On Wed, 2017-11-29 at 11:05 +0800, Jason Yan wrote:
> In commit fbce4d97fd43 ("scsi: fixup kernel warning during rmmod()"),
> we
> removed scsi_device_get() and directly called get_device() to
> increase
> the refcount of the device. But actullay scsi_device_get() will fail
> in
> three cases:
> 1. the scsi device is in SDEV_DEL or SDEV_CANCEL state
> 2. get_device() fail
> 3. the module is not alive
>
> The intended purpose was to remove the check of the module alive.

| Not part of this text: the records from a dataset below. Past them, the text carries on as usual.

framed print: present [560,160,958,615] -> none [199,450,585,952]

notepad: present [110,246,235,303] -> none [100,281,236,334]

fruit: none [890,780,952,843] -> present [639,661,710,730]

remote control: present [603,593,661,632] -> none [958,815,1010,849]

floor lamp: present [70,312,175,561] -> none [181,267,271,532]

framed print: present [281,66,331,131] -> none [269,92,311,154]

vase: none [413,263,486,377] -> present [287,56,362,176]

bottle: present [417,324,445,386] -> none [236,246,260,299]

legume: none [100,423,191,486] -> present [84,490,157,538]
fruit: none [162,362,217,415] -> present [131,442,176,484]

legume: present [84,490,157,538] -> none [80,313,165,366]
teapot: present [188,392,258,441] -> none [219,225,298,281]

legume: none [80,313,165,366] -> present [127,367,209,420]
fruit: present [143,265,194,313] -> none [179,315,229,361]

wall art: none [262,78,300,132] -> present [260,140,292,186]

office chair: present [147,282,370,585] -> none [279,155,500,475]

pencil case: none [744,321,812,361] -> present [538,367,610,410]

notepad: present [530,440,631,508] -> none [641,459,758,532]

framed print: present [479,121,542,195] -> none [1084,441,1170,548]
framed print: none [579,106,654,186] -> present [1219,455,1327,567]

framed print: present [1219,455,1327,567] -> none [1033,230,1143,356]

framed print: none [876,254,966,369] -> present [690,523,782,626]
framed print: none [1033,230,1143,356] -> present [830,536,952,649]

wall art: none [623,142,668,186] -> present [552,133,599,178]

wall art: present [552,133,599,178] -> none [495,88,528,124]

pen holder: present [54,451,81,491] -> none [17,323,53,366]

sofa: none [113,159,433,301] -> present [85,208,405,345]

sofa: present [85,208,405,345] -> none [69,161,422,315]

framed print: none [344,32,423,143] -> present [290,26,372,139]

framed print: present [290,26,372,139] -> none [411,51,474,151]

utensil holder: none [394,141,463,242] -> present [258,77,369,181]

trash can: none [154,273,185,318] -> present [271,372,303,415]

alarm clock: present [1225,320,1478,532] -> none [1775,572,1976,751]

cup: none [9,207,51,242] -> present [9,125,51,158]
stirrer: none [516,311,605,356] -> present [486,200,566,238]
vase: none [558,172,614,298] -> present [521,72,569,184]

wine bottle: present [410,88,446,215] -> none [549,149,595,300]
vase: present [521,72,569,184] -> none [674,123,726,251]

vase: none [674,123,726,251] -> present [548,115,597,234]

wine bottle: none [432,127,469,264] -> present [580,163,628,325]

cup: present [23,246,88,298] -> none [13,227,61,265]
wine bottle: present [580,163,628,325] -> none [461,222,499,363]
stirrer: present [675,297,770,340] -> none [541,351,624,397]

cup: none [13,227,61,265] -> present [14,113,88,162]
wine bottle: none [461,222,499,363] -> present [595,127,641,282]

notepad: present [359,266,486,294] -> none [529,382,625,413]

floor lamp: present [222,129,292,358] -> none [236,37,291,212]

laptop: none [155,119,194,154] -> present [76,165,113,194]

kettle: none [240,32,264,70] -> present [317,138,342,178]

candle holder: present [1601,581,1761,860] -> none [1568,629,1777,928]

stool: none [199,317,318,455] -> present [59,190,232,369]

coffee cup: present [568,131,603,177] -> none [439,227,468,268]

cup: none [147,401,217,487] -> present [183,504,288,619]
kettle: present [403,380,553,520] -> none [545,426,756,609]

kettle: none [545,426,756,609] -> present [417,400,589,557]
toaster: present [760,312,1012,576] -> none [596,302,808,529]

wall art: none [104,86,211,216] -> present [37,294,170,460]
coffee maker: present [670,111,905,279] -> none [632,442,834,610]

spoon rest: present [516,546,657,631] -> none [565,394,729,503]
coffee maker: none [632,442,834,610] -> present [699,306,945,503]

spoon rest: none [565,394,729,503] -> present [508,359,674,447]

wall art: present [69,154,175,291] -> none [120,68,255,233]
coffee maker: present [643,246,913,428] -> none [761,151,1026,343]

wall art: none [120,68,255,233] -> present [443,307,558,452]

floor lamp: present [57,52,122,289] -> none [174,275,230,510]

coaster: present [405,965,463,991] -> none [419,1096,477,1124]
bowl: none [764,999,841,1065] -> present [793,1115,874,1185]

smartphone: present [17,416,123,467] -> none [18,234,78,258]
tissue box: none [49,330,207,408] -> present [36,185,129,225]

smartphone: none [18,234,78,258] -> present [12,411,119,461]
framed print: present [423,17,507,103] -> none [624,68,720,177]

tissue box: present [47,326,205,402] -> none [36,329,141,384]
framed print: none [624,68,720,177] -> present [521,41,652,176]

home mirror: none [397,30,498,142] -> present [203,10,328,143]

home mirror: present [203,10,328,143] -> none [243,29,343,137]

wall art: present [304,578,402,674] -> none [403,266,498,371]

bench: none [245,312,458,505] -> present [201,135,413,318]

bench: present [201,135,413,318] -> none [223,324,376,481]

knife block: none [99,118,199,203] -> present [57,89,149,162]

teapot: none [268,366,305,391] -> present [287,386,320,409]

> Unfortunately the check of the device state was droped too. And this
> introduced a race condition like this:
>
> CPU0 CPU1
> __scsi_remove_target()
> ->iterate shost->__devices
> ->scsi_remove_device()
> ->put_device()
> someone still hold a refcount
> sd_release()
> -
> >scsi_disk_put()
> ->put_device()
> last put and trigger the device release
>
> ->goto restart
> ->iterate shost->__devices and got the same device
> ->get_device() while refcount is 0
This analysis fails here: get_device() on something with refcount 0
returns NULL. That triggers the if clause to ignore this device.
We may have a more complex way of triggering a dual put race as the
trace implies, but I don't think this is it.
[...]
> diff --git a/drivers/scsi/scsi_sysfs.c b/drivers/scsi/scsi_sysfs.c
> index 50e7d7e..d398894 100644
> --- a/drivers/scsi/scsi_sysfs.c
> +++ b/drivers/scsi/scsi_sysfs.c
> @@ -1398,6 +1398,15 @@ void scsi_remove_device(struct scsi_device
> *sdev)
> }
> EXPORT_SYMBOL(scsi_remove_device);
>
> +static int scsi_device_get_not_deleted(struct scsi_device *sdev)
> +{
> + if (sdev->sdev_state == SDEV_DEL || sdev->sdev_state ==
> SDEV_CANCEL)
> + return -ENXIO;
> + if (!get_device(&sdev->sdev_gendev))
> + return -ENXIO;
> + return 0;
> +}
This is pretty much scsi_device_get() without the try_module get, so
they should probably be combined.
James
> static void __scsi_remove_target(struct scsi_target *starget)
> {
> struct Scsi_Host *shost = dev_to_shost(starget->dev.parent);
> @@ -1415,7 +1424,7 @@ static void __scsi_remove_target(struct
> scsi_target *starget)
> */
> if (sdev->channel != starget->channel ||
> sdev->id != starget->id ||
> - !get_device(&sdev->sdev_gendev))
> + scsi_device_get_not_deleted(sdev))
> continue;
> spin_unlock_irqrestore(shost->host_lock, flags);
> scsi_remove_device(sdev);